The Education Ministry is beginning to close schools in which a significant majority of pupils are of Ethiopian origin, Education Minister Gideon Sa'ar announced yesterday.
Israel says 'no' to racially divided schools
Education Minister Sa'ar orders towns to integrate Ethiopian students into school systems.
By Revital Hoval • Ha’aretz
As a result of discrimination emerging in various schools and parent struggles over the issue, the Education Ministry is beginning to close schools in which a significant majority of pupils are of Ethiopian origin, Education Minister Gideon Sa'ar announced yesterday.
Two such schools - Ner Etzion in Petah Tikva and the Rashbi school in Be'er Yaakov - have already been informed that they are targeted for closure, and that no first grades would be opened in them this year, he said, in an address to the Haifa Education Conference.
Sa'ar also attacked the growing networks of private and ultra-Orthodox schools and decried the fact that they receive funding of up to 75 percent of what the public schools get.
"The risk of exposing the state, state-religious and Arab schools systems to unfair competition that is funded by the state endangers the future of Israeli society," he said. "This funding comes on top of very high payments by parents, which creates a situation that draws out the well-to-do pupil [from the public system].
"Public education is thus confronting a challenge coming from this private education, which isn't even private because it's [publicly] funded," he said.
In explaining the move to close mostly Ethiopian schools, Sa'ar blamed "the creation of homogeneous schools," as he put it, on the concentration of Ethiopian immigrants in specific neighborhoods and towns, court rejection of integration policies that had been attempted by former Education Minister Limor Livnat and racism, which "spurred other families to abandon these schools.
"I have thus instructed all the [ministry's] district directors to prepare, within a month, a multiyear plan that will fundamentally change this reality by closing down schools in which all, or the overwhelming majority, of pupils are from the Ethiopian community," he said.
"It's true most schools are integrated, but if there are even 20 schools and kindergartens like this, it's a phenomenon that must be changed," he said. "We have the cooperation of the Ethiopian community for this.
"It's true that in certain cases, parents would prefer to have their child study in the neighborhood and avoid transportation, but, except in rare cases, it's best for the children to be integrated," he said.
Sa'ar's address was interrupted by hecklers who argued that the Education Ministry had cut 10 days from the special education school schedule, but he denied this, saying that at issue was a request to add 10 more days that has not yet been approved.

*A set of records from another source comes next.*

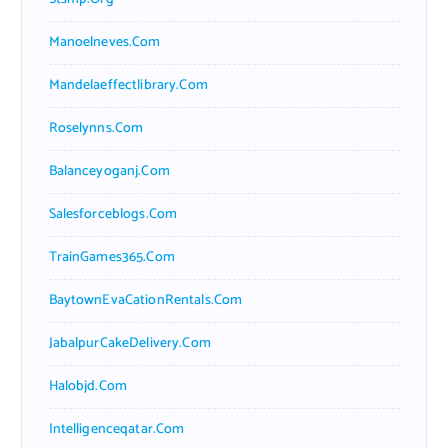
Manoelneves.com
Mandelaeffectlibrary.com
Roselynns.com
Balanceyoganj.com
Salesforceblogs.com
TrainGames365.com
BaytownEvaCationRentals.com
JabalpurCakeDelivery.com
Halobjd.com
Intelligenceqatar.com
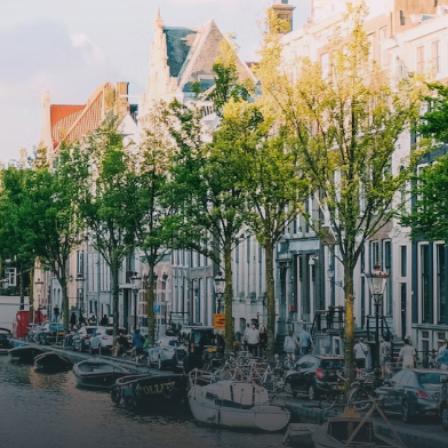
ayered
spaces.The building incorporates
ue
solar panels to generate energy
supply. The windows have solar
shed,
control glazing, and the apartments
have climate control driven by a
ate
thermal energy storage system.
rking
Underfloor heating and cooling
contribute to a healthy indoor
environment. The atriums' seasonal
tes
green walls provide natural summer
gy
cooling, improved air quality and
r
acoustics, and are specially
tments
designed to attract native birds and
 a
butterflies.The bright residence
.
features an efficient and functional
g
open floor plan, a unique custom
kitchen, a bathroom and fitted
sonal
wardrobes. High-grade finishes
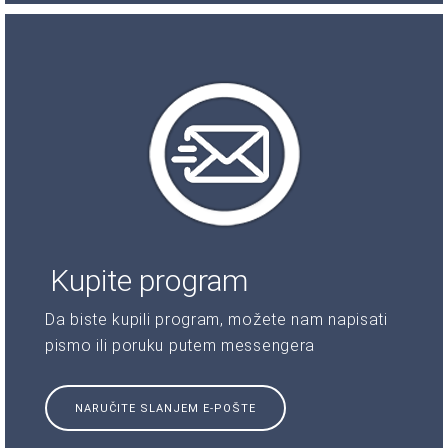
Kupite program
Da biste kupili program, možete nam napisati
pismo ili poruku putem messengera
NARUČITE SLANJEM E-POŠTE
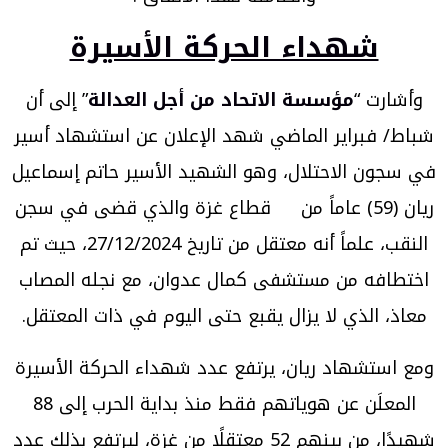
شهداء الحركة الأسيرة
وأشارت “
مؤسسة الاتحاد من أجل العدالة
” إلى أن
شباط/ فبراير الماضي شهد الإعلان عن استشهاد أسير
في سجون الاحتلال، وهو الشهيد الأسير حاتم إسماعيل
ريان (59) عاماً من قطاع غزة والذي قضى في سجن
النقب، علماً أنه معتقل من تاريخ 27/12/2024، حيث تم
اختطافه من مستشفى كمال عدوان، مع نجله المصاب
معاذ، الذي لا يزال يقبع حتى اليوم في ذات المعتقل.
ومع استشهاد ريان، يرتفع عدد شهداء الحركة الأسيرة
المعلَن عن هوياتهم فقط منذ بداية الحرب إلى 88
شهيدًا، من بينهم 52 معتقلًا من غزة، ليرتفع بذلك عدد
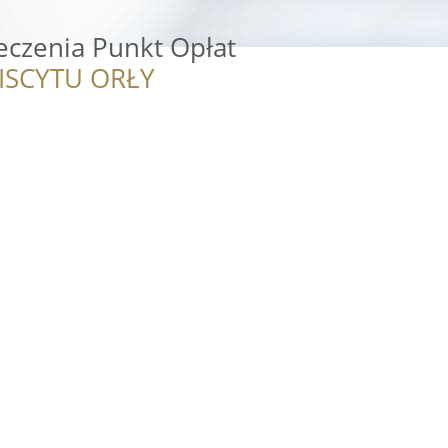
czenia Punkt Opłat
ISCYTU ORŁY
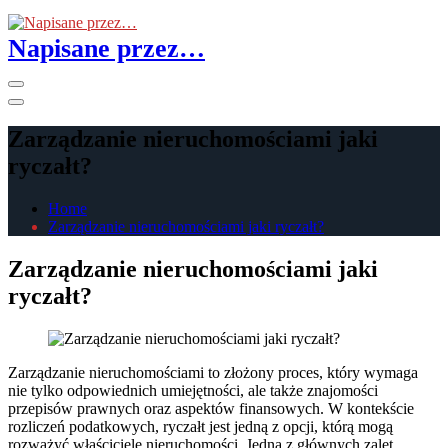
Skip
to
Napisane przez…
the
content
Primary
Menu
Zarządzanie nieruchomościami jaki
ryczałt?
Home
Zarządzanie nieruchomościami jaki ryczałt?
Zarządzanie nieruchomościami jaki
ryczałt?
Zarządzanie nieruchomościami to złożony proces, który wymaga
nie tylko odpowiednich umiejętności, ale także znajomości
przepisów prawnych oraz aspektów finansowych. W kontekście
rozliczeń podatkowych, ryczałt jest jedną z opcji, którą mogą
rozważyć właściciele nieruchomości. Jedną z głównych zalet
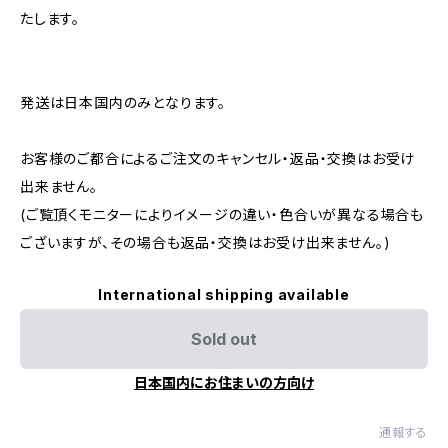
たします。
発送は日本国内のみとなります。
お客様のご都合によるご注文のキャンセル・返品・交換はお受け
出来ません。
(ご覧頂くモニターによりイメージの違い・色合いが異なる場合も
ございますが、その場合も返品・交換はお受け出来ません。)
International shipping available
Sold out
日本国内にお住まいの方向け
通報する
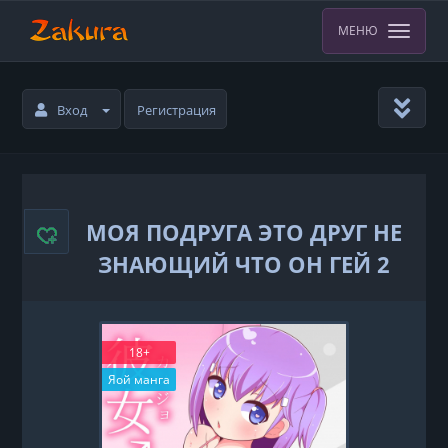
МЕНЮ
Вход
Регистрация
МОЯ ПОДРУГА ЭТО ДРУГ НЕ
ЗНАЮЩИЙ ЧТО ОН ГЕЙ 2
18+
Яой манга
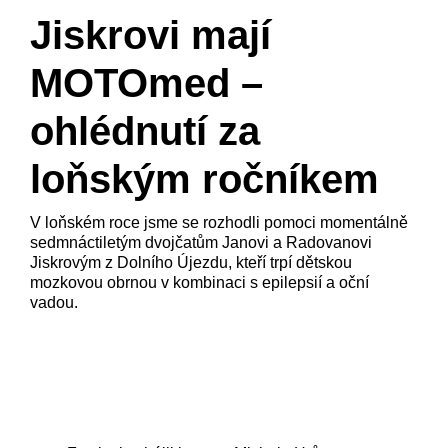
Jiskrovi mají
MOTOmed –
ohlédnutí za
loňským ročníkem
V loňském roce jsme se rozhodli pomoci momentálně
sedmnáctiletým dvojčatům Janovi a Radovanovi
Jiskrovým z Dolního Újezdu, kteří trpí dětskou
mozkovou obrnou v kombinaci s epilepsií a oční
vadou.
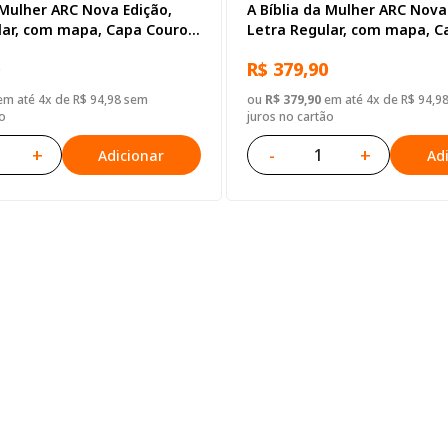
 Mulher ARC Nova Edição,
A Bíblia da Mulher ARC Nova
lar, com mapa, Capa Couro
Letra Regular, com mapa, C
zul Tulipa
Sintético Rosa Tulipa
R$ 379,90
m até 4x de R$ 94,98 sem
ou
R$ 379,90
em até 4x de R$ 94,9
o
juros no cartão
+
-
+
Adicionar
Ad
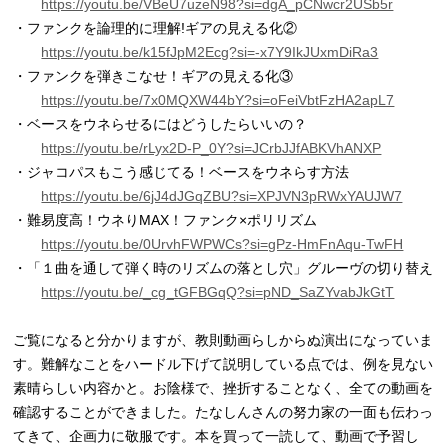
https://youtu.be/VBeU7uzeN98?si=dgA_pCNwcr2USb5r
・ファンクを論理的に理解!ギアの見える化②
https://youtu.be/k15fJpM2Ecg?si=-x7Y9IkJUxmDiRa3
・ファンクを弾きこなせ！ギアの見える化③
https://youtu.be/7x0MQXW44bY?si=oFeiVbtFzHA2apL7
・ベースをウネらせるにはどうしたらいいの？
https://youtu.be/rLyx2D-P_0Y?si=JCrbJJfABKVhANXP
・ジャコパスもこう感じてる！ベースをウネらす方法
https://youtu.be/6jJ4dJGqZBU?si=XPJVN3pRWxYAUJW7
・難易度高！ウネりMAX！ファンク×ポリリズム
https://youtu.be/0UrvhFWPWCs?si=gPz-HmFnAqu-TwFH
・「１曲を通して弾く時のリズムの落とし穴」グルーヴの切り替え
https://youtu.be/_cg_tGFBGqQ?si=pND_SaZYvabJkGtT
ご覧になると分かりますが、教則動画らしからぬ演出になっていま
す。難解なことをハードル下げて説明している点では、例を見ない
素晴らしい内容かと。お陰様で、挫折することなく、全ての動画を
確認することができました。たなしんさんの努力家の一面も伝わっ
てきて、企画力に敬服です。本を買って一読して、動画で予習し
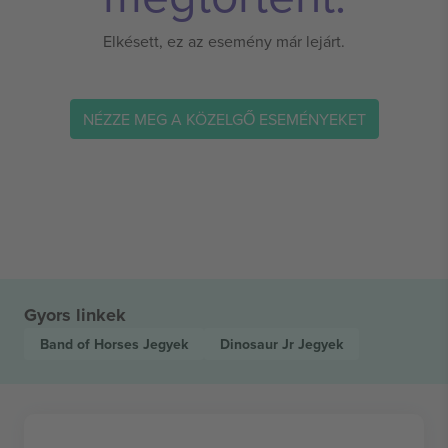
Elkésett, ez az esemény már lejárt.
NÉZZE MEG A KÖZELGŐ ESEMÉNYEKET
Gyors linkek
Band of Horses
Jegyek
Dinosaur Jr
Jegyek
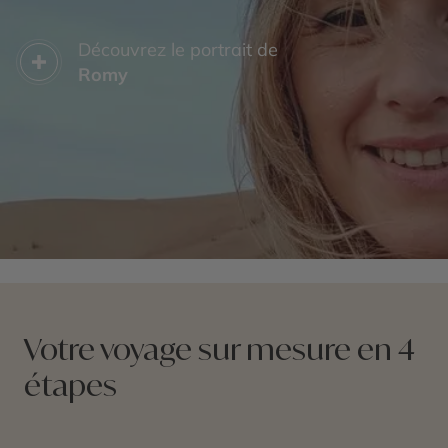
Une étape inoubliable de ce circuit privé en Égypte
est une croisière qui vous promet une expérience
Découvrez le portrait de
exceptionnelle et mémorable. Au programme, ne
Romy
manquez pas la visite du
temple d’Abou Simbel
, ainsi
que celle du
temple de Ouadi es-Seboua
, situé à 50
km au sud du barrage d’Assouan.
Votre voyage sur mesure en 4
étapes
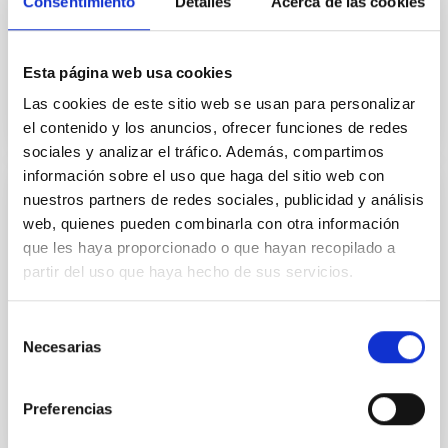
Consentimiento
Detalles
Acerca de las cookies
El calendario laboral es el instrumento técnico a
través del cual se realiza la distribución de la jornada
y la fijación de los horarios.
Esta página web usa cookies
Las cookies de este sitio web se usan para personalizar
el contenido y los anuncios, ofrecer funciones de redes
CALENDARIO LABORAL IAC 2026
sociales y analizar el tráfico. Además, compartimos
información sobre el uso que haga del sitio web con
nuestros partners de redes sociales, publicidad y análisis
DOCUMENTO
web, quienes pueden combinarla con otra información
Calendario laboral IAC 2026 adaptación 35
que les haya proporcionado o que hayan recopilado a
h.
partir del uso que haya hecho de sus servicios.
El calendario laboral es el instrumento técnico a
Selección
través del cual se realiza la distribución de la jornada
Necesarias
y la fijación de los horarios, con motivo de la...
de
consentimiento
Preferencias
CALENDARIO LABORAL IAC 2026 35 H.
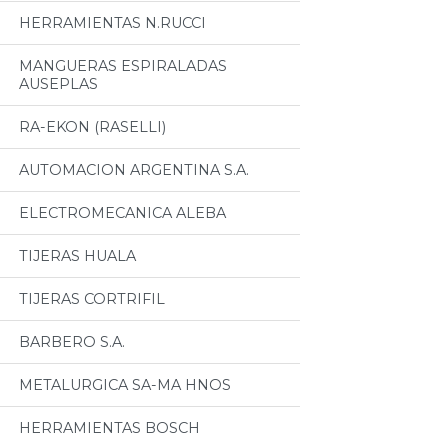
HERRAMIENTAS N.RUCCI
MANGUERAS ESPIRALADAS
AUSEPLAS
RA-EKON (RASELLI)
AUTOMACION ARGENTINA S.A.
ELECTROMECANICA ALEBA
TIJERAS HUALA
TIJERAS CORTRIFIL
BARBERO S.A.
METALURGICA SA-MA HNOS
HERRAMIENTAS BOSCH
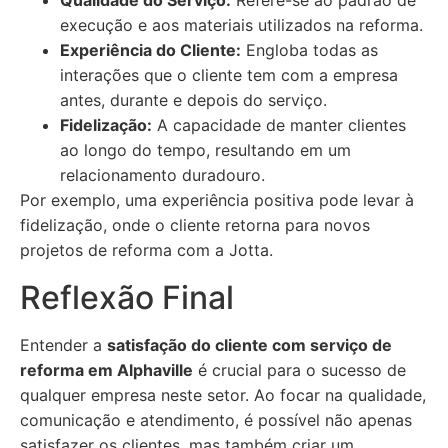
Qualidade do Serviço:
Refere-se ao padrão de
execução e aos materiais utilizados na reforma.
Experiência do Cliente:
Engloba todas as
interações que o cliente tem com a empresa
antes, durante e depois do serviço.
Fidelização:
A capacidade de manter clientes
ao longo do tempo, resultando em um
relacionamento duradouro.
Por exemplo, uma experiência positiva pode levar à
fidelização, onde o cliente retorna para novos
projetos de reforma com a Jotta.
Reflexão Final
Entender a
satisfação do cliente com serviço de
reforma em Alphaville
é crucial para o sucesso de
qualquer empresa neste setor. Ao focar na qualidade,
comunicação e atendimento, é possível não apenas
satisfazer os clientes, mas também criar um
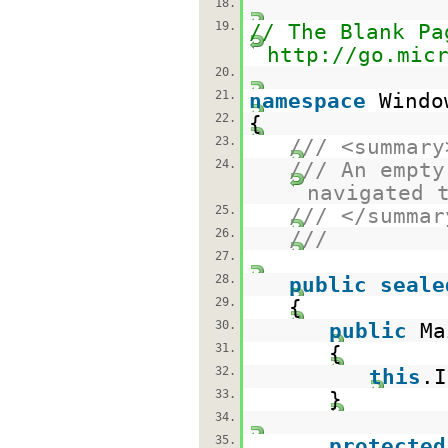
18.
19.
// The Blank Pa
http://go.mic
20.
21.
namespace
Windo
22.
{
23.
/// <summary
24.
/// An empty
navigated 
25.
/// </summar
26.
///
27.
28.
public
seale
29.
{
30.
public
Ma
31.
{
32.
this
.I
33.
}
34.
35.
protected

In this context Sa'ar referred to the social protest, saying "Today, under the rubric of 'the protest,' one can say anything and get away with it...[but] personal attacks will not bend the system and change things."
At the conference, which was sponsored by the Haaretz group of local newspapers in conjunction with the Haifa municipality, the municipality for the first time awarded an education prize to an outstanding school, and the winner was Hugim High School. The NIS 250,000 prize will be divided among the school's teachers.